== Segment start ==

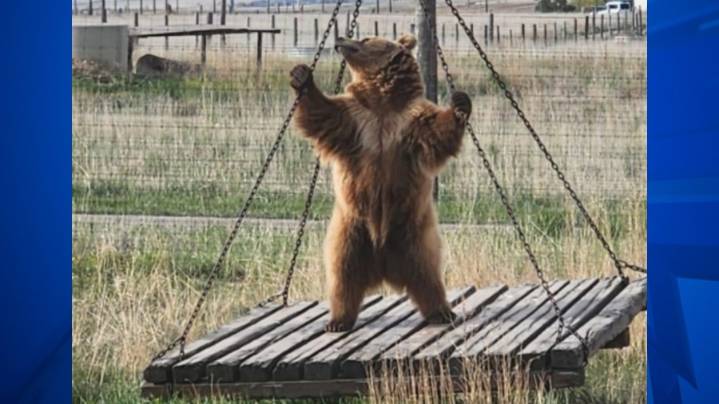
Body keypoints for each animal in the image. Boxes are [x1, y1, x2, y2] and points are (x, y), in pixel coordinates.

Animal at [289, 34, 472, 332]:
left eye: (364, 38)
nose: (340, 38)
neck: (382, 102)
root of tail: (384, 266)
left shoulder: (411, 120)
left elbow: (438, 131)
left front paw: (459, 102)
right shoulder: (354, 118)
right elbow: (322, 113)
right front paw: (301, 75)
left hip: (412, 234)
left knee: (428, 275)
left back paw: (442, 313)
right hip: (351, 230)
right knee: (343, 275)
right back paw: (338, 320)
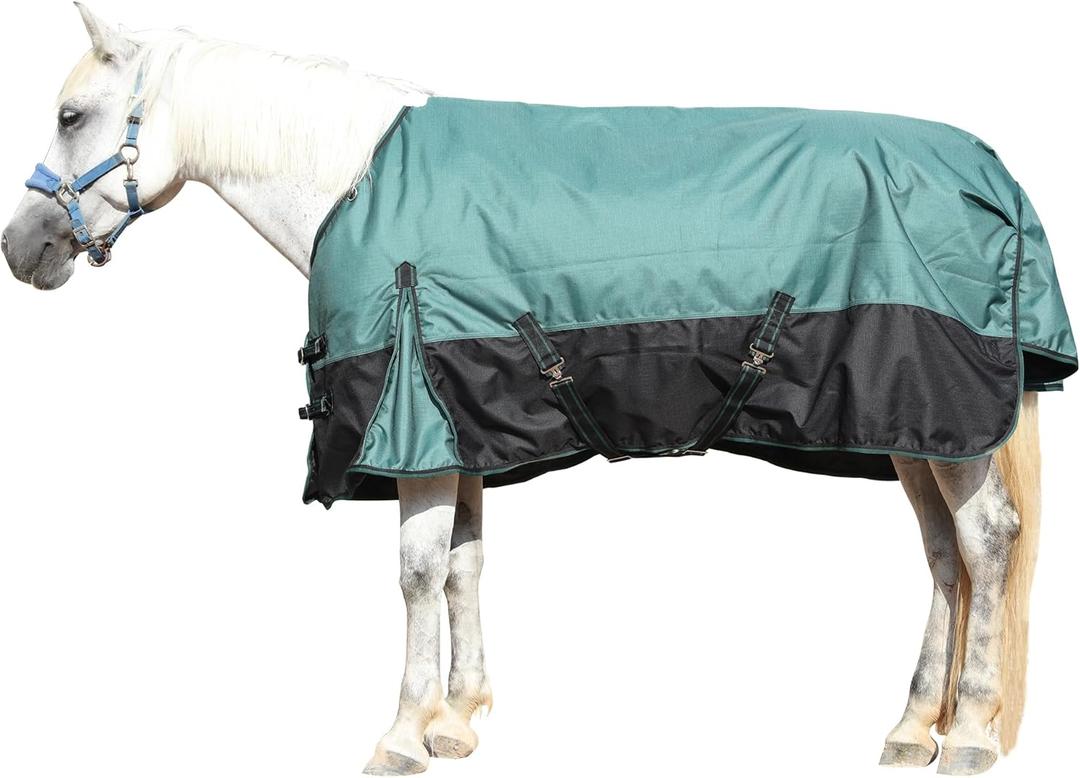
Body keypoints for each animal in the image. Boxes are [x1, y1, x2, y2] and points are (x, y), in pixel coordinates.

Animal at [2, 6, 1064, 776]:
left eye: (70, 116)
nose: (22, 249)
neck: (352, 183)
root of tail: (994, 177)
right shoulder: (460, 416)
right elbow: (464, 564)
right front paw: (459, 719)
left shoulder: (415, 420)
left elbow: (417, 571)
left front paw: (401, 735)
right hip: (914, 423)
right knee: (944, 553)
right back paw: (912, 728)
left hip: (942, 415)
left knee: (986, 540)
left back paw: (970, 734)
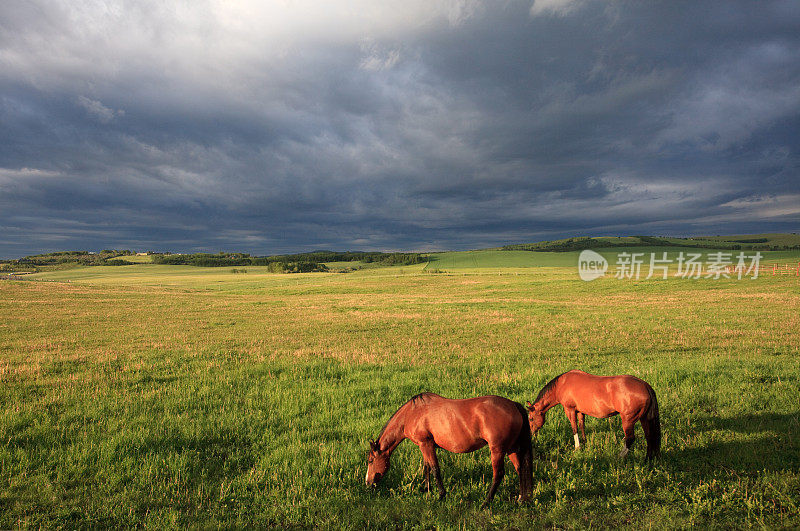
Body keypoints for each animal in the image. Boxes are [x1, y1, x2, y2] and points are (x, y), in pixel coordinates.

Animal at [368, 392, 532, 510]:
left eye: (370, 461)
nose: (368, 483)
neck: (412, 414)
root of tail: (514, 405)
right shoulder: (425, 446)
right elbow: (427, 467)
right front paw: (426, 489)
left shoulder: (426, 444)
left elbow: (435, 469)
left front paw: (441, 495)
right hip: (511, 448)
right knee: (521, 469)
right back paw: (522, 499)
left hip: (497, 450)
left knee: (498, 474)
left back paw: (486, 503)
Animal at [524, 370, 664, 462]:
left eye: (530, 418)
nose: (530, 433)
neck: (562, 384)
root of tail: (645, 385)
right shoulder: (580, 411)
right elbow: (582, 426)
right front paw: (585, 443)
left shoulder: (569, 410)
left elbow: (574, 428)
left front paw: (577, 447)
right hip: (644, 418)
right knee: (649, 436)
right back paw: (647, 458)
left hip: (628, 420)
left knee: (630, 438)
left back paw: (619, 457)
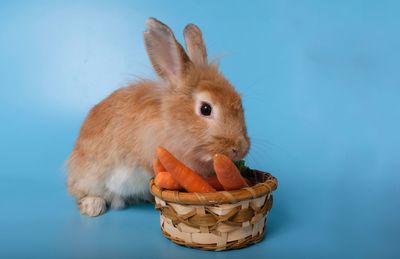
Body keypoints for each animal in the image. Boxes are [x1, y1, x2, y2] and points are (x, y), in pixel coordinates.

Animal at [68, 17, 250, 217]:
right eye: (205, 109)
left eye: (239, 101)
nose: (241, 148)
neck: (170, 123)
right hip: (90, 177)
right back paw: (93, 206)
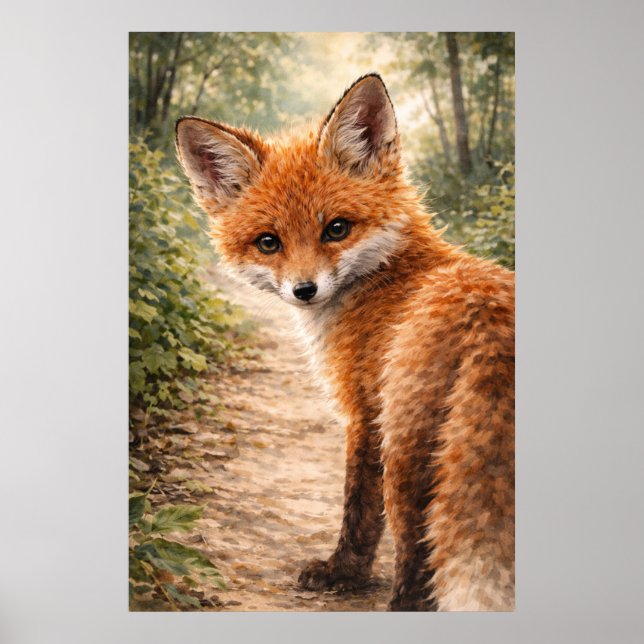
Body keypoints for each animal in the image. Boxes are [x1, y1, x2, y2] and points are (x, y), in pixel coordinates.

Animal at [175, 73, 515, 611]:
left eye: (336, 229)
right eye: (269, 242)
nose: (304, 290)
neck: (390, 276)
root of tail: (491, 313)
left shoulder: (364, 412)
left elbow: (359, 510)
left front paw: (343, 572)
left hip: (407, 448)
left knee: (416, 549)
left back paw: (403, 604)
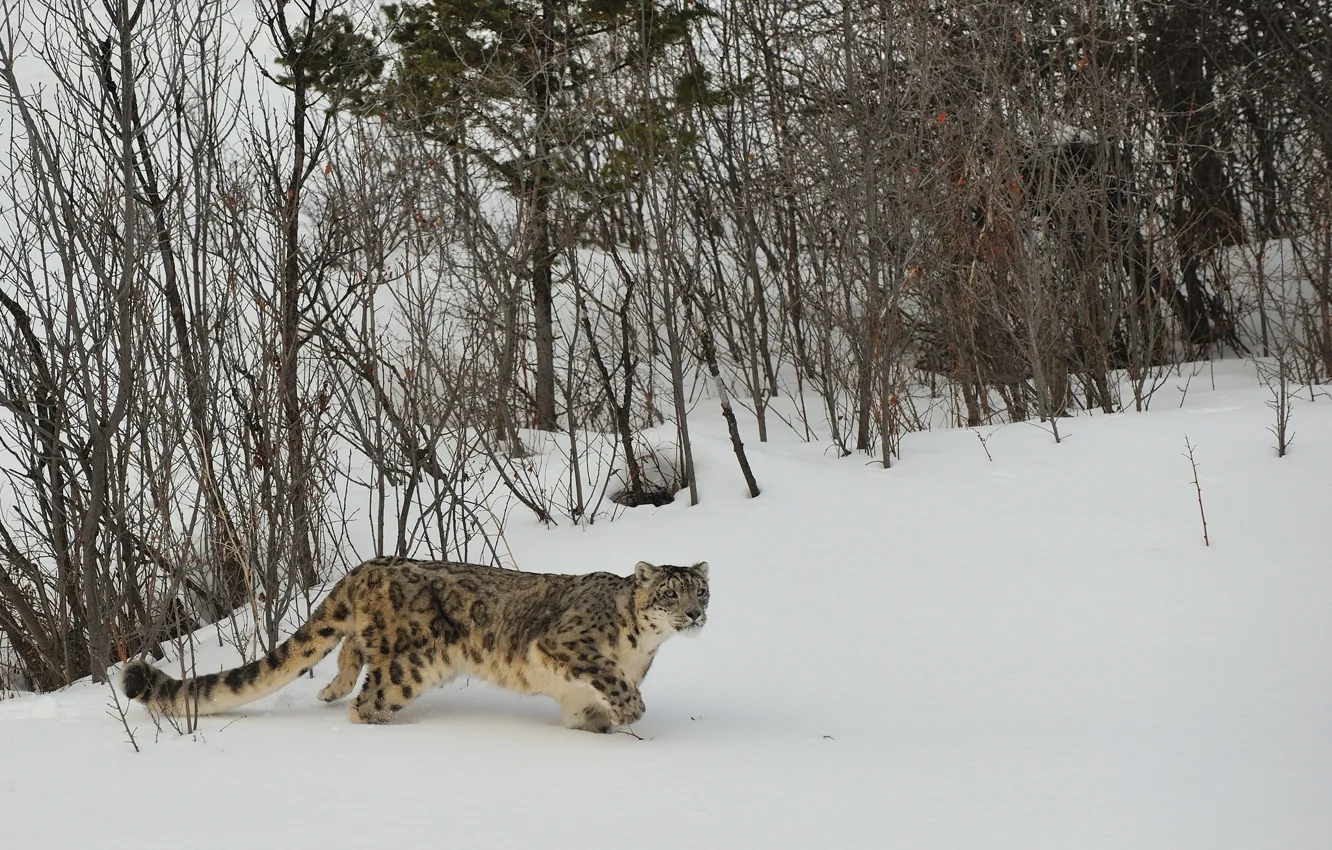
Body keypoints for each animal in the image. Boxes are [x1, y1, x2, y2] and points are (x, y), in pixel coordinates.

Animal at [120, 557, 709, 732]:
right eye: (670, 592)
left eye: (701, 589)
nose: (696, 614)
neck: (644, 648)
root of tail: (364, 567)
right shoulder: (571, 644)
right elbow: (608, 675)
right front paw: (631, 709)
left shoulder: (577, 695)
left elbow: (588, 712)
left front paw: (608, 729)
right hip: (411, 664)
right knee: (367, 696)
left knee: (347, 652)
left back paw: (329, 689)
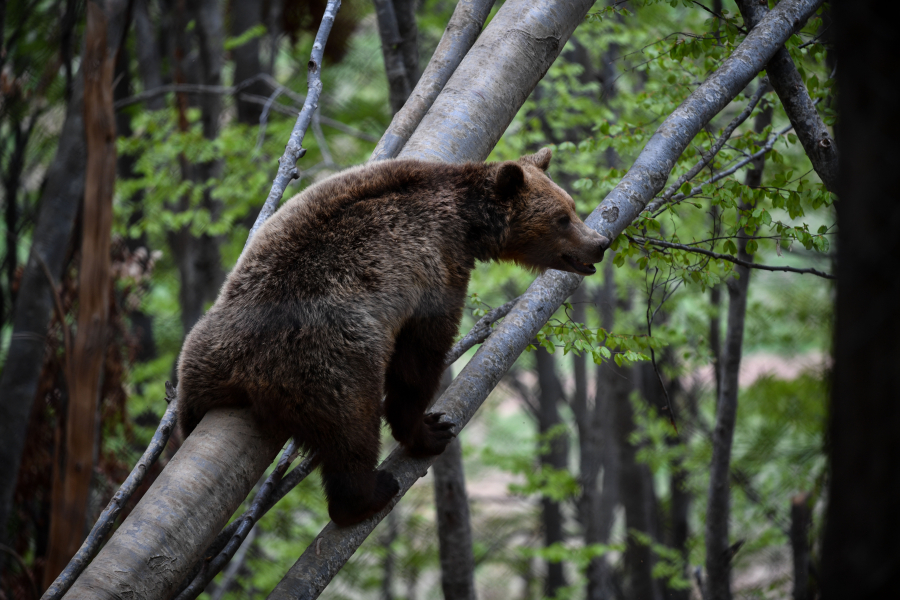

== Segment end ==

Given the records above, return the lines starting at the one that holds "right back paw: (338, 320)" and ending at the one that holds "left hip: (497, 450)", exactly, and nothing besides; leave every picture out.

== The completed task ==
right back paw: (338, 320)
Body keypoints for each animal in the image. Boxes are [x1, y1, x2, y2] and points are (x, y), in pixel coordinates.

Animal at [2, 6, 1064, 776]:
left eye: (70, 116)
nose: (22, 249)
neck: (352, 183)
root of tail: (994, 177)
right shoulder: (460, 416)
right elbow: (464, 564)
right front paw: (459, 719)
left shoulder: (415, 420)
left elbow: (417, 571)
left front paw: (401, 735)
right hip: (914, 423)
right knee: (944, 553)
right back paw: (912, 728)
left hip: (942, 415)
left knee: (986, 540)
left back paw: (970, 734)
Body keypoints for each animal in the image. Boxes are [x1, y1, x2, y2] and points are (x, y), in pixel coordinates.

Animal at [368, 392, 532, 510]:
left eye: (370, 461)
nose: (368, 483)
neck: (412, 414)
root of tail: (514, 405)
right shoulder: (425, 446)
right elbow: (427, 467)
right front paw: (426, 489)
left shoulder: (426, 444)
left elbow: (435, 469)
left front paw: (441, 495)
right hip: (511, 448)
right knee: (521, 469)
right back paw: (522, 499)
left hip: (497, 450)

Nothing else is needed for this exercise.